Kunnen zij, die deze dingen objectief wenschen te beoordeelen, dit nu waarlijk Gereformeerd noemen?
Het was dan ook geen wonder, dat Ds Beuker en Ds Littooy, twee strijders voor het beginsel der Afscheiding, een gemotiveerd bezwaar indienden. Van de bewuste concept-acte zijn vooral op de z.g.n. voortgezette Synode van Assen te Kampen 1889 rake dingen gezegd en groote bezwaren er tegen in gebracht.”
Nu kan Dr Kraan maar niet begrijpen, welk belang Ds Jongeleen er bij heeft, deze Concept-acte op te halen. Het spijt mij voor hem, maar gerust, ik zelf begrijp dit bijzonder goed en ik wil mijn opponent wel van dienst zijn, om het hem wat verder te verduidelijken, doch of hij het dan nog begrijpen zal, betwijfel ik, want ik vrees, dat Dr Kraan deze dingen niet begrijpen wil.
In de eerste plaats constateer ik, dat mijn bestrijder toegeeft, dat de zaken zoo zijn behandeld, alsdat ik ze heb weergegeven, zoo is dus de geschiedenis.
Nu is het jammer en een weinig bedenkelijk, de schijngevend dat Dr Kraan de zaak wel terdege heeft begrepen, dat hij zijn citeeren beëindigt, waar hij juist, om de zaak, waar het mij om gaat, te begrijpen, had moeten doorgaan. Waarom, inplaats van ineens te zeggen: „en dan deelt Ds Jongeleen een enkele van deze bezwaren mede” het volgende uit de officieele stukken niet aan zijn lezers medegedeeld? Want op het door hem geciteerde uit mijn brochure volgt onmiddellijk:
in de Syn.-Not. lees ik het volgende:
„De volgende spreker heeft tegen deze Concept-Acte groote bezwaren. Zij schijnt hem een procesverbaal van de plechtige teraardebestelling der Chr. Geref. Kerk. Het beginsel der Doleerende broeders: „de Vaderlandsche Kerk redden”! loopt er als een draad van het begin tot het einde door; van afscheiding willen zij niet hooren. Ik ben waarlijk bevreesd, zegt deze broeder, dat wij van de Assensche lijn zijn, de Concept-Acte wijkt geheel af van besluit II Wij zijn bezig Assen te corrigeeren, om de Doleerende broeders te winnen. Neemt men tot een Utiliteitsbeginsel de toevlucht, wij mogen hierin niet medegaan.

• _TE DOEN_:
(1) Typ uit de tekst over de Concept-Acte het stuk vanaf "Nu kan Dr Kraan" tot en met "niet begrijpen wil." letterlijk over.
(2) Welke twee dominees dienden volgens de tekst over de Concept-Acte een gemotiveerd bezwaar in?
(3) Ga verder met de tekst over de Concept-Acte en Dr Kraan, aansluitend op de laatste zin.

• _VERZAMELD MATERIAAL_:
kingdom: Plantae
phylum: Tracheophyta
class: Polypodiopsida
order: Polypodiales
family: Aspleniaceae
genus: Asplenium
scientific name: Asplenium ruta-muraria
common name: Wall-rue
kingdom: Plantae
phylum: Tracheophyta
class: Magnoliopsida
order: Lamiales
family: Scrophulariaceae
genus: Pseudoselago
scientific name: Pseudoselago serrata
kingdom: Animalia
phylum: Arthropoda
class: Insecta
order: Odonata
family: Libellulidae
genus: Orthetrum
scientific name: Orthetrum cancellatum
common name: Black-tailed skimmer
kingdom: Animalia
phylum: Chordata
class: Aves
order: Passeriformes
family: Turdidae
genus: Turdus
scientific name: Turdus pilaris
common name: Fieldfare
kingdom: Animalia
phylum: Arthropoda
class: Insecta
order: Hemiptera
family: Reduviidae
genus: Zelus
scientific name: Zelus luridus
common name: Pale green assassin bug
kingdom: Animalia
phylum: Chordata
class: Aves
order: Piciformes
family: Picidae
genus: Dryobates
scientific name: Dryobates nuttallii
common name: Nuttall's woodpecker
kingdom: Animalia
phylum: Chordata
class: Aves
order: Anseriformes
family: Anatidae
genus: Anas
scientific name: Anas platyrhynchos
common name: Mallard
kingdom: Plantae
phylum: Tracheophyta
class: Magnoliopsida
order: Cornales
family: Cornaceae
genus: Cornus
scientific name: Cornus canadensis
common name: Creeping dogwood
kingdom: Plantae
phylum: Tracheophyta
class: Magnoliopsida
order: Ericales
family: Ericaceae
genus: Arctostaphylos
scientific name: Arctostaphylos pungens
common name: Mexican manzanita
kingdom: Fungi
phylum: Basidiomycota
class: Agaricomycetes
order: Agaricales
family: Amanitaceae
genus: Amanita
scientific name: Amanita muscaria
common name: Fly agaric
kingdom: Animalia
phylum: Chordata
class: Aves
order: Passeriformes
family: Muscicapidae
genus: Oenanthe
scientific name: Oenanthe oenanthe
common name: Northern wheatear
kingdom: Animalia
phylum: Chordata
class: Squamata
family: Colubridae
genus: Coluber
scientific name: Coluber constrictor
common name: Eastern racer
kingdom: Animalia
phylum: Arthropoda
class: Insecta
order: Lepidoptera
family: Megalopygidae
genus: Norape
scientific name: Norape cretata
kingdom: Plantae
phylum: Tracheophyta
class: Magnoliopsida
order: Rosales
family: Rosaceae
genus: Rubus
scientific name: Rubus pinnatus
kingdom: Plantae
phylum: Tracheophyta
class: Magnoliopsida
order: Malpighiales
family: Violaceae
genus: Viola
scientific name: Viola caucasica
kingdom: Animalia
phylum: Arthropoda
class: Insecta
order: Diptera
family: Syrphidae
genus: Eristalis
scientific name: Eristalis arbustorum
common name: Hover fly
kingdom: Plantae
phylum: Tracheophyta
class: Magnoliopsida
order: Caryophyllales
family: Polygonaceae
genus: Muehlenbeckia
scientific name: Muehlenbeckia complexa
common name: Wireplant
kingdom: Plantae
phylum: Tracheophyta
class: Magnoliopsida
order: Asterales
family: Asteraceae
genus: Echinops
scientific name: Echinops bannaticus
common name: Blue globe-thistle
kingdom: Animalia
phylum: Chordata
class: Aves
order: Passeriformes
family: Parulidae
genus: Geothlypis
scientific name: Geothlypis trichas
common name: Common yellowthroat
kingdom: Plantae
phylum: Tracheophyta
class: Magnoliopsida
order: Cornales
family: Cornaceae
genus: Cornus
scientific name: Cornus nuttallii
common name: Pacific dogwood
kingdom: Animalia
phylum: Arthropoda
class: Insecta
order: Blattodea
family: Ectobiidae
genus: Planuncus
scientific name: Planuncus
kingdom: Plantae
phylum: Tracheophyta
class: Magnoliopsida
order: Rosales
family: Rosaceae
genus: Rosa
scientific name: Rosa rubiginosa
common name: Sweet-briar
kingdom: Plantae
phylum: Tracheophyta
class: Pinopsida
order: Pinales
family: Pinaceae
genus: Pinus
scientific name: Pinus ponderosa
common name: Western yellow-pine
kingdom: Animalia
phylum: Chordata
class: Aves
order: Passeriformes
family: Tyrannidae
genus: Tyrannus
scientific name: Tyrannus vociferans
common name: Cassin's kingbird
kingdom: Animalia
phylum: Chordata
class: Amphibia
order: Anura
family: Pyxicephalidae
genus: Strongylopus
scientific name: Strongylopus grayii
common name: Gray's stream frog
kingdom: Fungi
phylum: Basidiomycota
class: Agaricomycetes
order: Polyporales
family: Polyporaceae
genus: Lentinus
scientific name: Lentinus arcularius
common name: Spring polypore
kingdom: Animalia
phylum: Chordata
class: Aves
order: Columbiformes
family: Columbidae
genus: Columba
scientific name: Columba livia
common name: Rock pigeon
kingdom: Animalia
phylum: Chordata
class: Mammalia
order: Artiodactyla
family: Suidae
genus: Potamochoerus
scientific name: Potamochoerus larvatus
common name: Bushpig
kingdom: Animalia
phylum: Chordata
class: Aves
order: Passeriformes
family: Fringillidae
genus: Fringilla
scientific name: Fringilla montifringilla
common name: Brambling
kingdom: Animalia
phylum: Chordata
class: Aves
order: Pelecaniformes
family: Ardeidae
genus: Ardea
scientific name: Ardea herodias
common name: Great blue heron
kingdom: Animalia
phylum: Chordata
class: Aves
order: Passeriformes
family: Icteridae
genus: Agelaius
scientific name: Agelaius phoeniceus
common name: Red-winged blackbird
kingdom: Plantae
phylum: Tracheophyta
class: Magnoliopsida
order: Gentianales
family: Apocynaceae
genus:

• _ANTWOORDEN PER OPDRACHT_:
(1)
Nu kan Dr Kraan maar niet begrijpen, welk belang Ds Jongeleen er bij heeft, deze Concept-acte op te halen. Het spijt mij voor hem, maar gerust, ik zelf begrijp dit bijzonder goed en ik wil mijn opponent wel van dienst zijn, om het hem wat verder te verduidelijken, doch of hij het dan nog begrijpen zal, betwijfel ik, want ik vrees, dat Dr Kraan deze dingen niet begrijpen wil.

(2) Ds Beuker en Ds Littooy.

(3)
Had men, zoo zegt een ander, het te Assen uitgesproken standpunt, dat wij de herstelde Geref. Kerk zijn, gehandhaafd, onze Kerk had zich niet behoeven op te lossen, maar slechts de deuren te openen voor hen, die zich op een andere wijze geformeerd hebben.”
Nu begrijp ik best, waarom mijn bestrijder dit liever niet onder de oogen van zijn lezers brengt, maar als hij nu maar begrijpt, dat ik, die de geschiedenis van de vereeniging van 1892 beschrijf, hieruit verduidelijk, hoe de Doleerenden er alles op aanlegden het beginsel der scheiding, wanneer het ooit tot vereenigen zou komen, totaal te negeeren, het op te lossen in het Doleantie beginsel en al zegt Dr Kraan, dat deze Concept-acte later is terzijde gelegd, maar daartegen houd ik vol, maar het beginsel er in uitgesproken niet, dat beginsel heeft het in 1892 gewonnen.
Doch dat niet alleen, neen, niet in de eerste plaats bedoelde ik dat met de zaak van de Concept-acte.
Mijn bestrijder kan weten, ik heb dit telkenmale gezegd, dat ik op het standpunt sta, dat de zaak der Vereeniging veel te haastig is geschied en veel te veel van boven is opgelegd.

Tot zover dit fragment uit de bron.